Start PROVIDED TEXT

To enter text, such as search terms, you need a keyboard. The Kylo browser includes an onscreen keyboard specifically designed for this purpose. You can also add a wireless keyboard such as the Logitech diNovo Mini. You will need two free USB ports to handle both a wireless keyboard and the Loop pointer unless you use a Bluetooth keyboard and a Bluetooth-capable computer.
Choose the input
Make sure your television’s input selection is set to display the signal from your computer. For example, if you connected with HDMI, there will be a choice to select the appropriate HDMI input. Consult your TV’s manual to find out how to adjust this setting.
Setting the resolution
Resolution refers to the number of pixels displayed by a screen. It determines the clarity of the image as well as its size. In computer monitors, it is expressed with two numbers that represent the number of pixels in a line, and the number of lines on the screen. For example, 1024 x 768 means that each line across the screen contains 1024 pixels, and there are 768 lines from top to bottom. Your computer can output a variety of resolutions.
In televisions, resolution is expressed with one number and one letter, such as 720p or 1080i. The number refers to how many lines there are from top to bottom, and the letter refers to the way the picture is scanned on the screen, with “i” representing “interlaced” and “p” representing “progressive.” Interlaced scanning means that the picture is updated in two passes. Every other line is updated in the first pass, and in the second pass, the missing lines are filled in. With progressive scan, the lines are updated in order, working down the screen. Computer monitors only use progressive scan, but many TVs are capable of both.

End PROVIDED TEXT

• **THE TASKS**
**A.** In the TV setup text, give the passage from "In televisions, resolution" to "capable of both." again, swapping "picture" for "image".
**B.** Shorten the paragraph of the TV setup text that begins "Make sure your television’s input selection" while keeping its main facts.

Start PROVIDED RECORDS

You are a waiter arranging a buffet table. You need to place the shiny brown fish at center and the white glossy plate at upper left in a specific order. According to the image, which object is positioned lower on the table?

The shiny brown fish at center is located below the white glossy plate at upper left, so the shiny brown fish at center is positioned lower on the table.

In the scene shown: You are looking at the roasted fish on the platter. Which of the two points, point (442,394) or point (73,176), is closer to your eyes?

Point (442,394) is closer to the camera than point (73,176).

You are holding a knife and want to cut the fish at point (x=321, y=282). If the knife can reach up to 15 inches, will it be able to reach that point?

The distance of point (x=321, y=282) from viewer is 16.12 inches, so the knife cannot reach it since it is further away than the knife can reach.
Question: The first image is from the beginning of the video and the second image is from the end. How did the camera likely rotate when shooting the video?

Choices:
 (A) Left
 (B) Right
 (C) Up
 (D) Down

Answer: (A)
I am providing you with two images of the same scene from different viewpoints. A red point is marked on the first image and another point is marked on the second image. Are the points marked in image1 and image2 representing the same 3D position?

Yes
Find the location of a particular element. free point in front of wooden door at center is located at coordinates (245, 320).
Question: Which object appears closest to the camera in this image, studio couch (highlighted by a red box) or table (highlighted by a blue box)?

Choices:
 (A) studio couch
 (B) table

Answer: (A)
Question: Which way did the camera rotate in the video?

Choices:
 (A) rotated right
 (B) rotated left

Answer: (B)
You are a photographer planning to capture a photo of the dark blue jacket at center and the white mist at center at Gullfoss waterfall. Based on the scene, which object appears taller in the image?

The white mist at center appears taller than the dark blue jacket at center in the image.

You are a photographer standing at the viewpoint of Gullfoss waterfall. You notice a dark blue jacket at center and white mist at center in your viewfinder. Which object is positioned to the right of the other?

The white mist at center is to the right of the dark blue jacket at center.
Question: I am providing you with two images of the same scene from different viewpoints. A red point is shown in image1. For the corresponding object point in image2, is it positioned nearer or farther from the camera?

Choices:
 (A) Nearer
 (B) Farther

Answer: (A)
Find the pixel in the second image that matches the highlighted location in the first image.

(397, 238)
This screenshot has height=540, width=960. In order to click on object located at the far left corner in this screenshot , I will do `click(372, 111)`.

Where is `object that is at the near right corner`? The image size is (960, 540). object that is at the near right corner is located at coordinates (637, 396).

End PROVIDED RECORDS

• **SOLUTIONS TO EACH TASK**
**A.**
In televisions, resolution is expressed with one number and one letter, such as 720p or 1080i. The number refers to how many lines there are from top to bottom, and the letter refers to the way the image is scanned on the screen, with “i” representing “interlaced” and “p” representing “progressive.” Interlaced scanning means that the image is updated in two passes. Every other line is updated in the first pass, and in the second pass, the missing lines are filled in. With progressive scan, the lines are updated in order, working down the screen. Computer monitors only use progressive scan, but many TVs are capable of both.

**B.** Set your TV's input to show the computer's signal, such as the matching HDMI input if you connected with HDMI. Your TV's manual explains how to change this setting.